The first issue I tried to solve was the dirt floors of the houses. Since the little children used to crawl in the dirt without underwear, they got all kinds of stomach diseases: diarrhea, amoebae, worms, etc.; illnesses that sometimes were fatal. I paid a visit to the cement company and managed to get hundreds of sacks for the village. I then organized a campaign offering incentives and prizes to the first ten families who would put cement on their floors. The improvement went well. The women learned to sweep and mop, even disinfect the floors with Clorox and pine oil.
The new floors were wonderful during the summer time; even for those who could not afford a bed, the cement floor was cooler, if they only extended their “petate,” a thin mattress made of palm leaves, like a Japanese cot. However, the wonderful idea did not seem to be so practical during the winter when the temperature lowered considerably. The cement floors were too cold. We had avoided the summer stomach diseases, but had neglected the winter ones: the flu, pneumonia, coughs, respiratory problems that they got as a result of the cold cement floor. Not such a great solution that I had found for them!

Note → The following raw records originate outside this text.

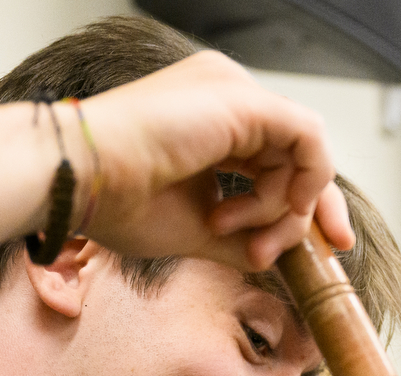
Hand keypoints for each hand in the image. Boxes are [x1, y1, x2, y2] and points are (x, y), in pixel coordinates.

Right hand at [78, 51, 353, 269]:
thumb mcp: (198, 229)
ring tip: (229, 229)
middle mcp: (227, 99)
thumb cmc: (117, 201)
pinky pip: (309, 139)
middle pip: (300, 155)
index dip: (303, 205)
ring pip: (302, 155)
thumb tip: (278, 257)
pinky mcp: (244, 100)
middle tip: (320, 252)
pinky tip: (276, 207)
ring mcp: (235, 93)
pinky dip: (305, 181)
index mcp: (212, 123)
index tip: (316, 250)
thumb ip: (243, 238)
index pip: (279, 159)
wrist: (80, 180)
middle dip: (313, 211)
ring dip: (281, 209)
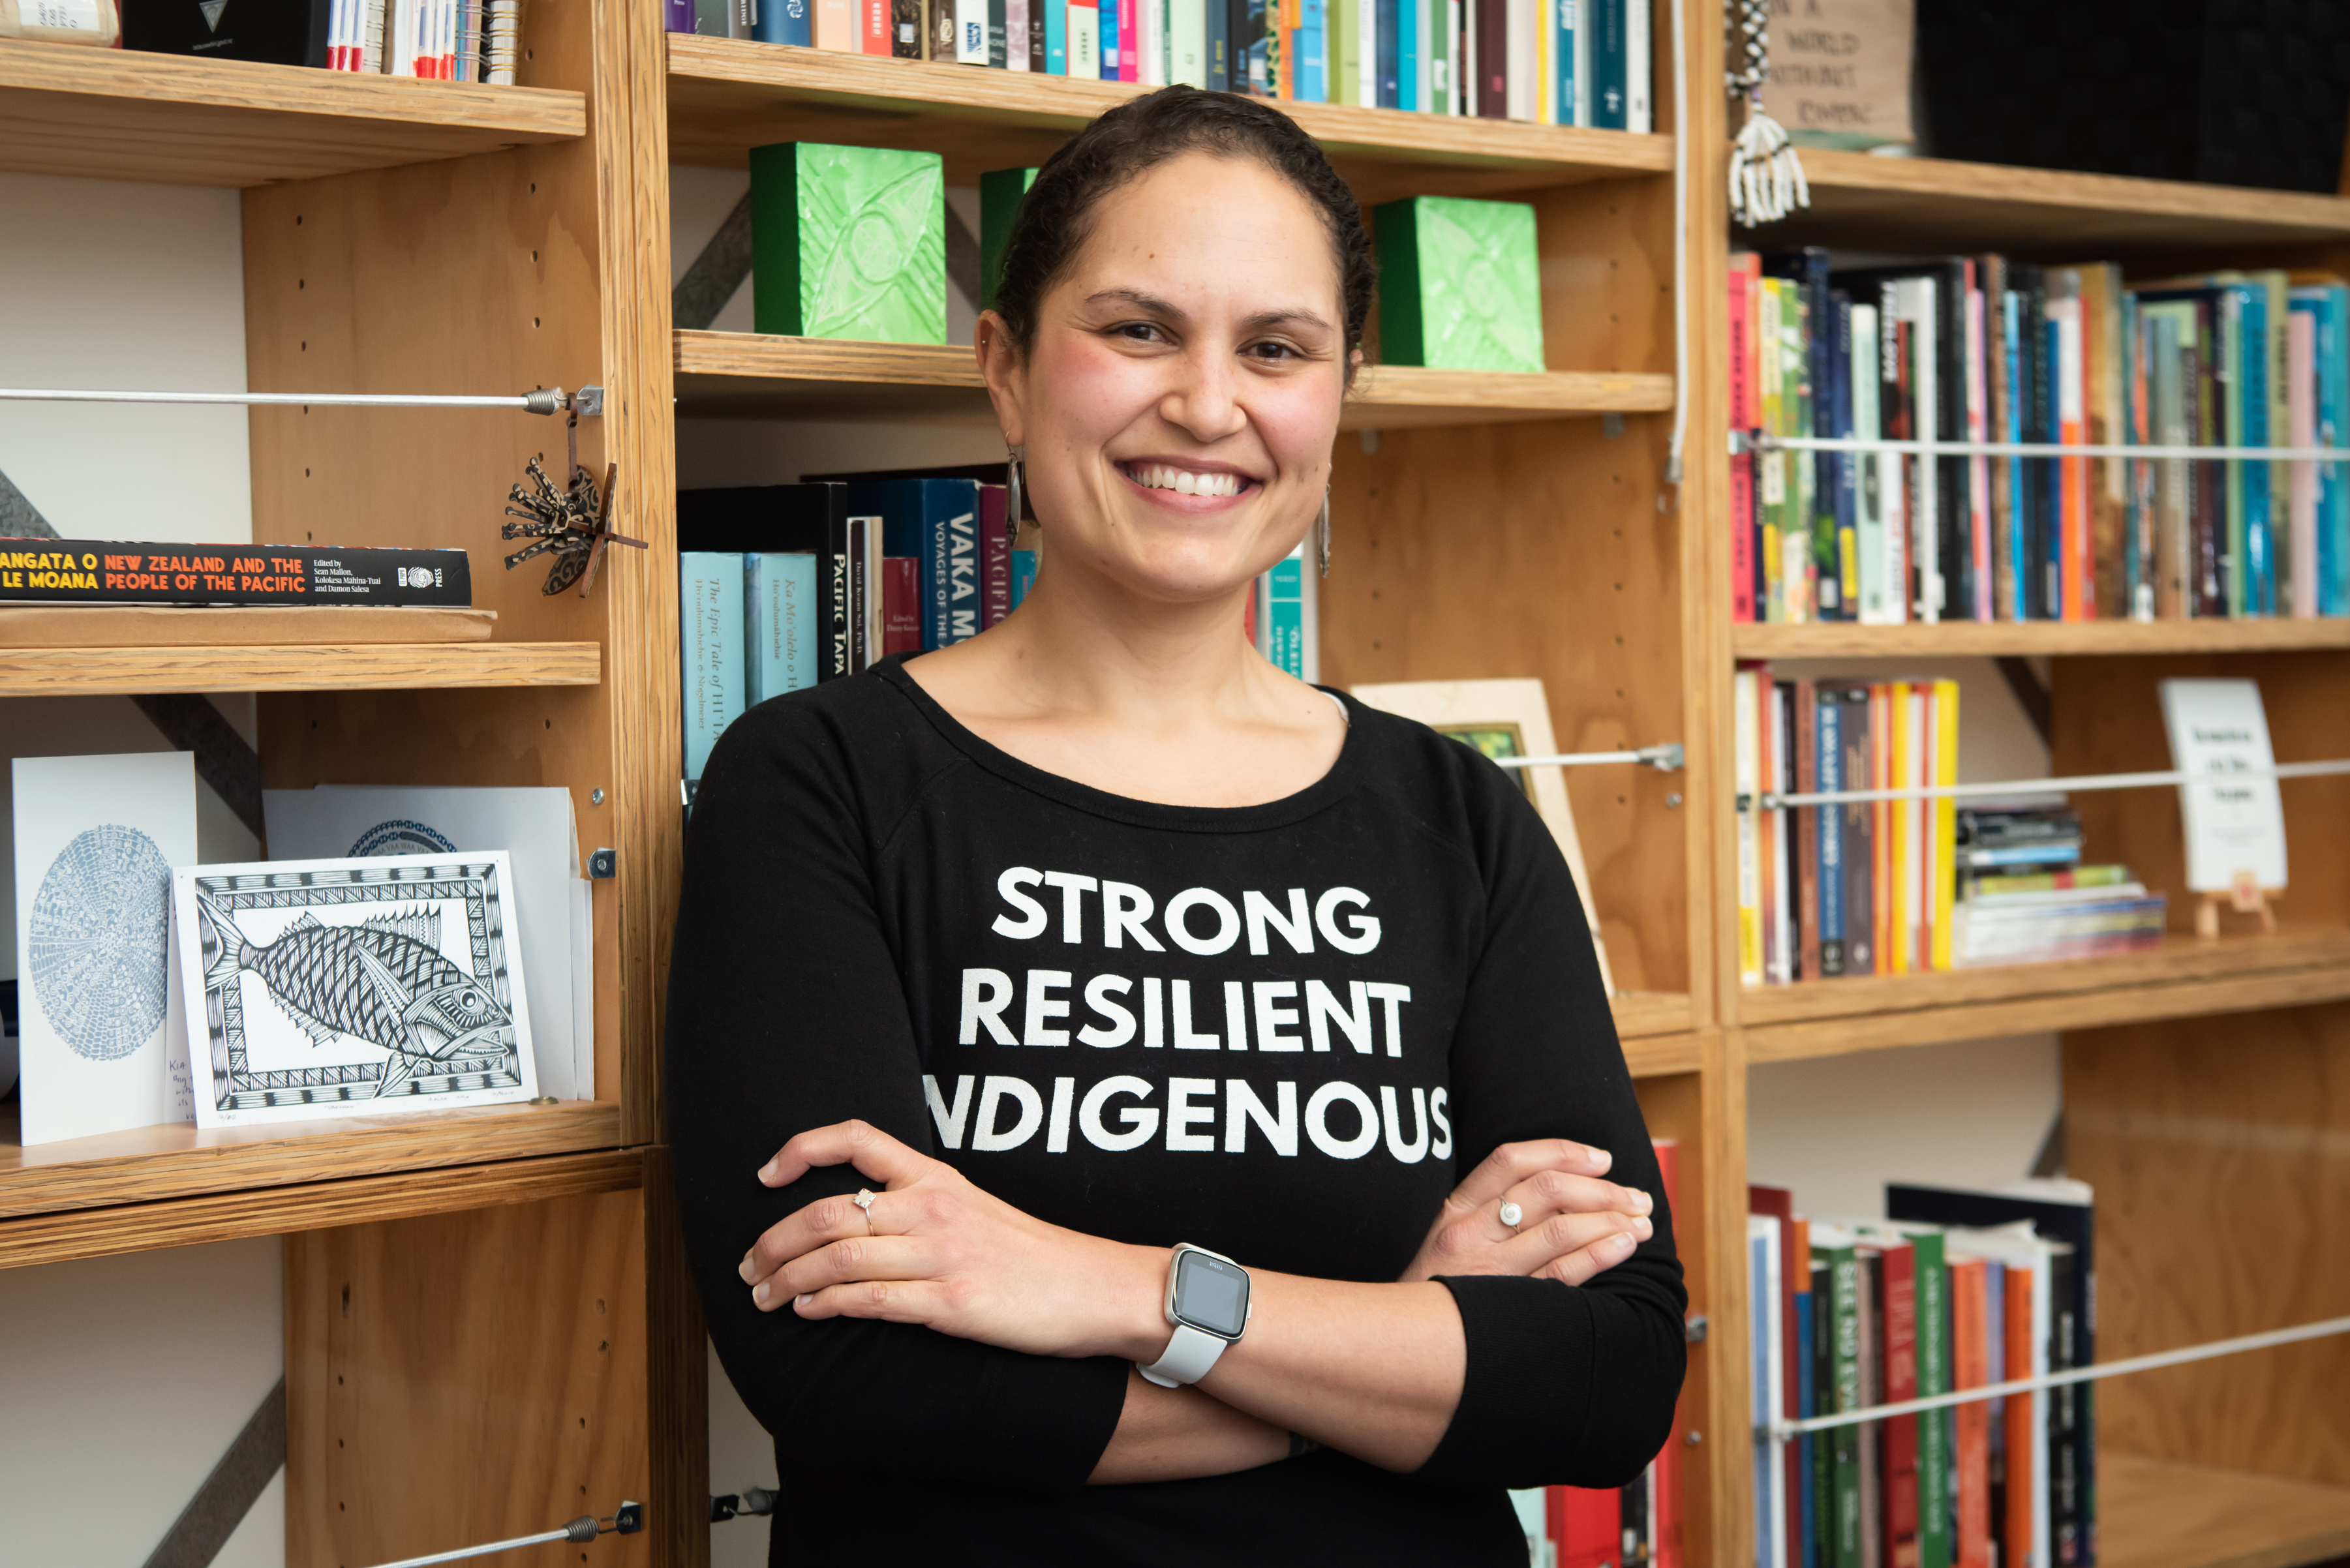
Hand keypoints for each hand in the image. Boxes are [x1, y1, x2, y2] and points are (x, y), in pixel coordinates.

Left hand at [737, 1120, 1165, 1359]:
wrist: (1093, 1289)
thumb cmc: (1032, 1255)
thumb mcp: (973, 1207)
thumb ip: (917, 1204)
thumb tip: (853, 1219)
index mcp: (936, 1176)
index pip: (856, 1138)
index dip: (800, 1149)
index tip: (765, 1174)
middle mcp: (933, 1206)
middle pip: (828, 1209)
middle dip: (773, 1240)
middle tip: (748, 1266)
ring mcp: (943, 1254)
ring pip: (838, 1256)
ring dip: (787, 1279)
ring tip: (764, 1296)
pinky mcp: (952, 1302)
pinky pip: (870, 1299)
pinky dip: (827, 1305)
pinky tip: (807, 1312)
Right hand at [1396, 1139, 1653, 1286]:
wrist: (1398, 1347)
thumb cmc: (1430, 1292)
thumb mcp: (1443, 1241)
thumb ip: (1485, 1214)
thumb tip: (1556, 1192)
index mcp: (1455, 1209)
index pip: (1511, 1159)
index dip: (1563, 1151)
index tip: (1601, 1159)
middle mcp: (1471, 1232)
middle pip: (1547, 1190)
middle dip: (1602, 1189)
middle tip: (1636, 1197)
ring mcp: (1489, 1269)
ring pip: (1561, 1229)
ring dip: (1611, 1220)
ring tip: (1641, 1223)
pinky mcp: (1508, 1305)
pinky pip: (1563, 1273)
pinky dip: (1599, 1254)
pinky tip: (1623, 1246)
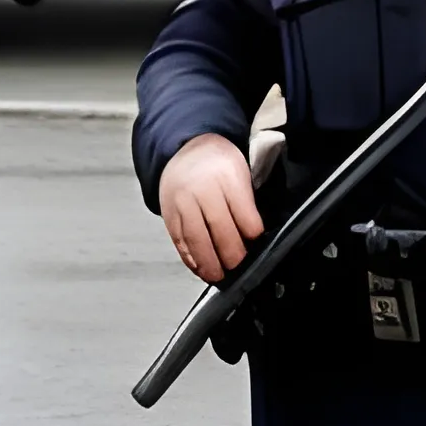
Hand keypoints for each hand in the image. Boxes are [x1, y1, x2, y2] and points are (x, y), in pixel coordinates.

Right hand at [158, 133, 263, 283]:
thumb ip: (246, 203)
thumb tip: (252, 239)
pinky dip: (188, 257)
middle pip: (218, 227)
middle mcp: (201, 189)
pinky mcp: (169, 213)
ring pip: (195, 237)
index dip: (251, 234)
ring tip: (217, 276)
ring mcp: (182, 202)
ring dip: (207, 261)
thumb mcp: (240, 173)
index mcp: (227, 177)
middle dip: (230, 253)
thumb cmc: (218, 165)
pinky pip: (178, 239)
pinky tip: (198, 268)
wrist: (184, 149)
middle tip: (238, 267)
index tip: (256, 246)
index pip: (243, 212)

After that, I learned to respect the country folks’ customs and not to impose my urban culture. I paid more attention to their traditions, beliefs, and cures. Some of them shocked me, but I had to respect them and quietly listen to what they had to say. Some of their prescriptions seemed natural and wise; others I do not think I would ever put into practice. They do not have much access to medical resources, so they have their own methods. I will let the reader decide if he/she would find any use for them. For diarrhea the country people drink a tea blend of three herbs: “Istafiate,” cinnamon, and guava tree leaves, or a lemonade without sugar and blended with raw egg whites. For nausea and vomiting: they grill (almost burn) an avocado seed, grind it, sieve it, add water, and drink it, of course.
For “empacho” (stomach indigestion) they massage the stomach of the sick person with cooking oil and drink mint and chamomile tea. For “torzon” (diarrhea with blood), a tea of “tamarindo” seeds boiled with molasses. For a hangover, a beer with a lot of lime juice or “menudo” (a spicy soup made out of the cow’s stomach with plenty of hot pepper).
For heart problems, a tea of dried deer blood rehydrated in water. For kidney problems, they boil the corn cob threads (in Mexico we call them pelos de elote) and drink that as ordinary drinking water. For ulcers, they drink the water in which potatoes with skin were boiled. For a bad cough, chew the gummy part of mesquite fresh seeds that look like green beans, or drank a tea blend of oregano, cinnamon and onion. For a headache, attach to the sides of the forehead some “chiqueadores,” leaves of mint or other plant whose name I do not remember, it is somewhat purple, and leave them there overnight.
They have a very special way to figure out the first day of the rainy season, “el comienzo de las aguas.” They say it should take place forty days after Easter Sunday. It makes sense to me. This year Easter Sunday was on March 31. According to the popular belief, the first rainy day was May 10. (Well, maybe some of the traditional Mexican beliefs are not so wise after all!)